_Given records_
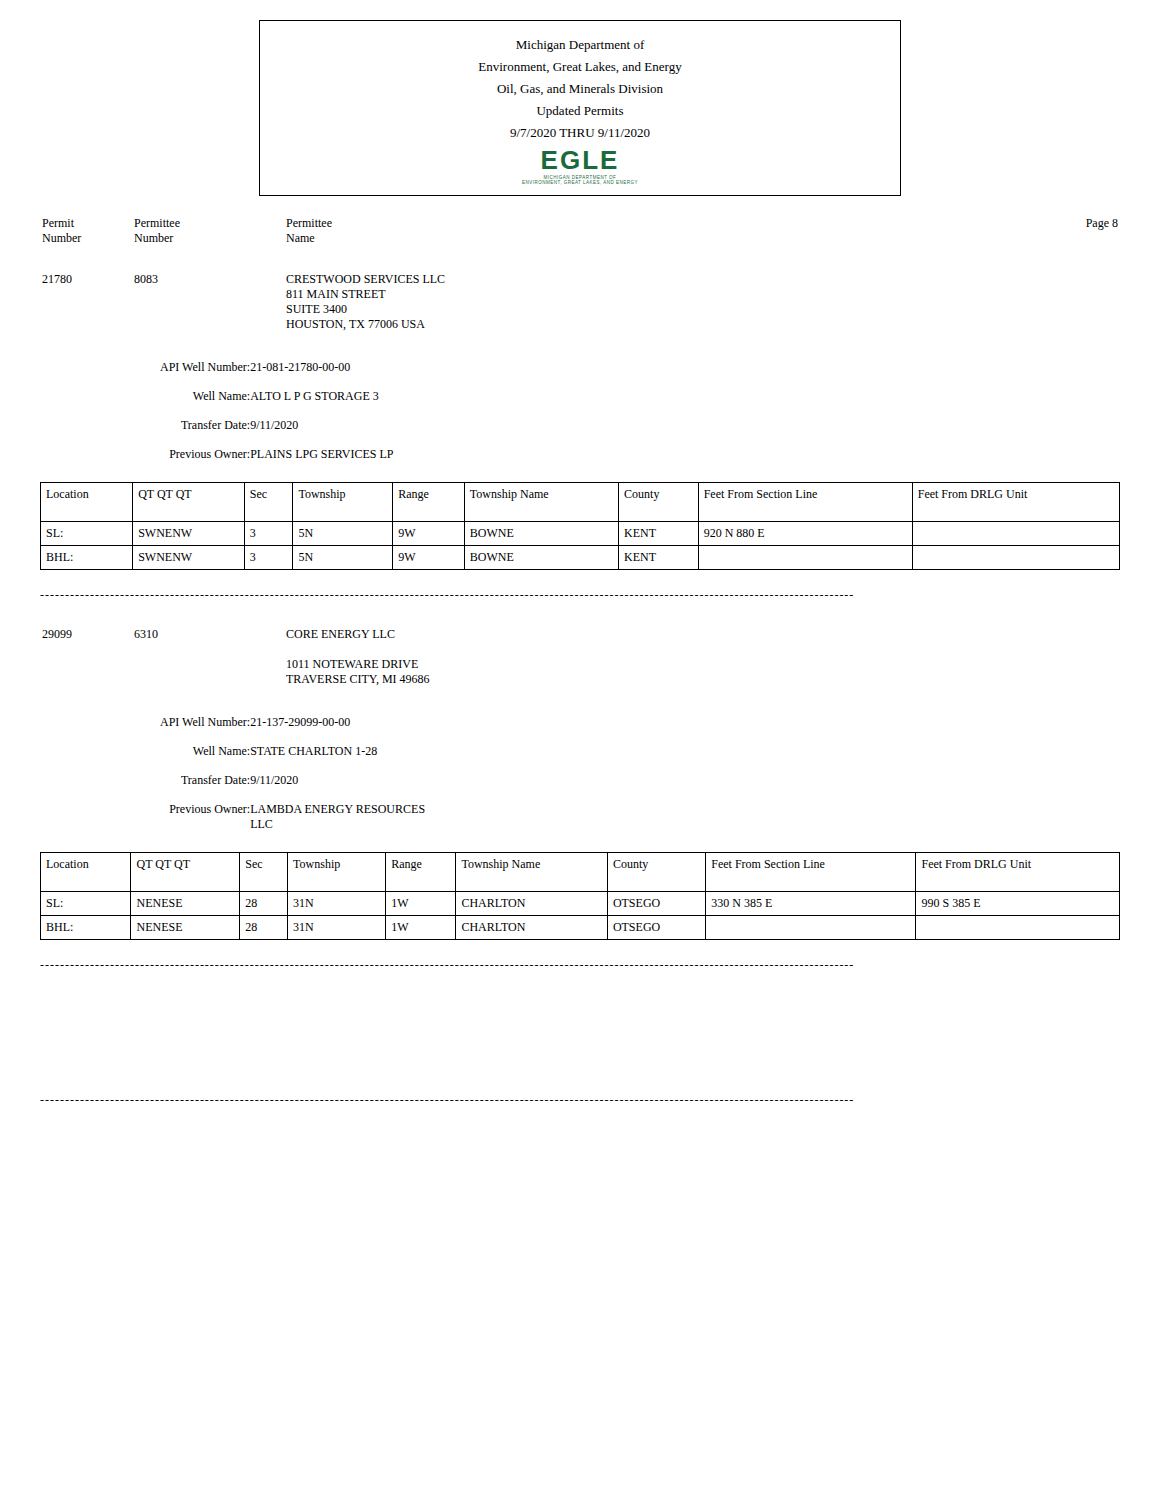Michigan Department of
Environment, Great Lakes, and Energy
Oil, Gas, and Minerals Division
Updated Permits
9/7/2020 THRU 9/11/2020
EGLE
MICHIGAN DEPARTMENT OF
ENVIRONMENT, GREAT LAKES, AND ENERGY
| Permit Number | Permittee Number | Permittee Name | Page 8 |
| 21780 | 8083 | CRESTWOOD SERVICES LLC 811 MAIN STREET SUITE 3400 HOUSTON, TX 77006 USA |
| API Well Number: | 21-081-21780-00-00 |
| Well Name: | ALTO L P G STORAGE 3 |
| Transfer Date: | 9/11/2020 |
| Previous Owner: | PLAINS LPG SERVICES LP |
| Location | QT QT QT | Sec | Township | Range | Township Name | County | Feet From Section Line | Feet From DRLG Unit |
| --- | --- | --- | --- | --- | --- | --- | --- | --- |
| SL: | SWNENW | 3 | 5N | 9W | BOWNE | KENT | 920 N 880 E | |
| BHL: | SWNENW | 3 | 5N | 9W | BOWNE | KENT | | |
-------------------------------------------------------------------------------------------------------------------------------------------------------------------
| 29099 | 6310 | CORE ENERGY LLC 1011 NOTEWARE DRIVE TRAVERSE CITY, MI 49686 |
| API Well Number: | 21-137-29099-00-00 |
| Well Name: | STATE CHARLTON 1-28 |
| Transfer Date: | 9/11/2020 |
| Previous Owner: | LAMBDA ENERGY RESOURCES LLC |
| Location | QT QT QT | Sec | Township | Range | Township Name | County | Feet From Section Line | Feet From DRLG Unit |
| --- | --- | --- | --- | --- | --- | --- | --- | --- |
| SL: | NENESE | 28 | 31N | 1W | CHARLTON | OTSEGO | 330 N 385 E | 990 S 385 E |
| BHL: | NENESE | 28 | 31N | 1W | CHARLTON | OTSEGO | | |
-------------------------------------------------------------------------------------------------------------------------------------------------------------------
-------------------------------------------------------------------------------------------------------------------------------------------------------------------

--

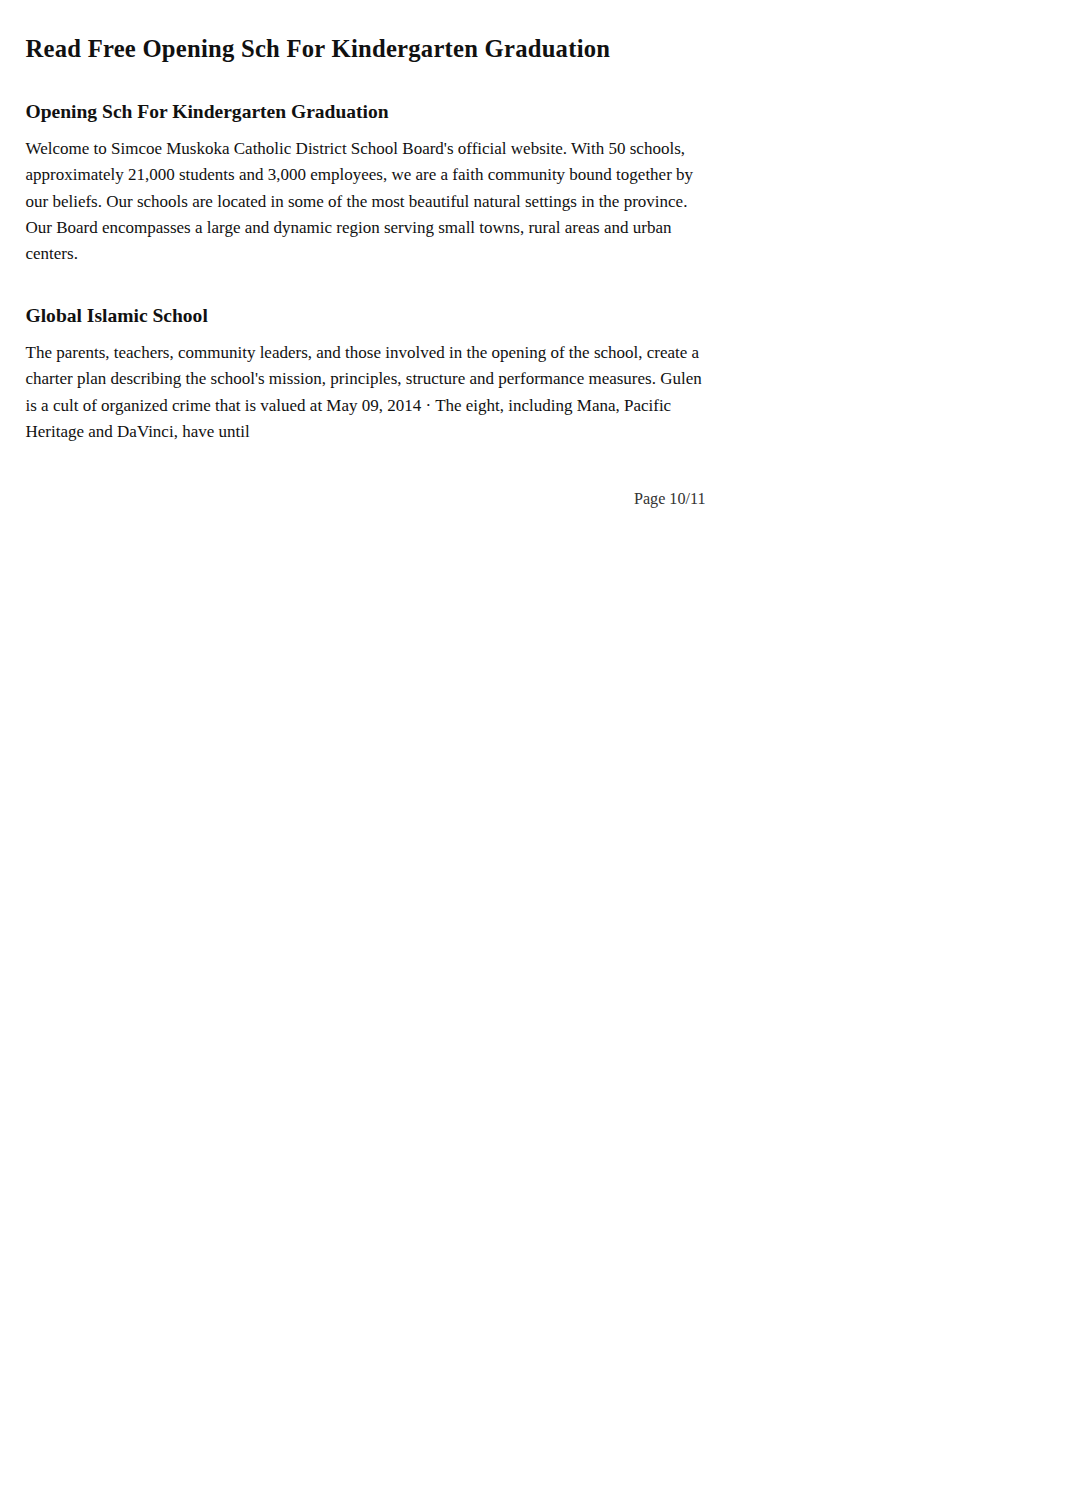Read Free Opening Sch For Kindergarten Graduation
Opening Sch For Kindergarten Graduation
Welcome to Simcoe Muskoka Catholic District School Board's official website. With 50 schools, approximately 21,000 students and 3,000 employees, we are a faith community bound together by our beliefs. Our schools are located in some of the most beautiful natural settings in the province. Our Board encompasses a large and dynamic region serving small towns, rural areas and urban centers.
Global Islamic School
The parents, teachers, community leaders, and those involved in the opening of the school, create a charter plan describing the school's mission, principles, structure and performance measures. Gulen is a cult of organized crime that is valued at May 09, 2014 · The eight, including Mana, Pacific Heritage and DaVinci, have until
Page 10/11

_What to work on_
The response must hold only the lines above from the line with "77006 USA |" through the line with "BOWNE | KENT | | |", each copied exactly, both ends kept.

_Answer_
| 21780 | 8083 | CRESTWOOD SERVICES LLC 811 MAIN STREET SUITE 3400 HOUSTON, TX 77006 USA |
| API Well Number: | 21-081-21780-00-00 |
| Well Name: | ALTO L P G STORAGE 3 |
| Transfer Date: | 9/11/2020 |
| Previous Owner: | PLAINS LPG SERVICES LP |
| Location | QT QT QT | Sec | Township | Range | Township Name | County | Feet From Section Line | Feet From DRLG Unit |
| --- | --- | --- | --- | --- | --- | --- | --- | --- |
| SL: | SWNENW | 3 | 5N | 9W | BOWNE | KENT | 920 N 880 E | |
| BHL: | SWNENW | 3 | 5N | 9W | BOWNE | KENT | | |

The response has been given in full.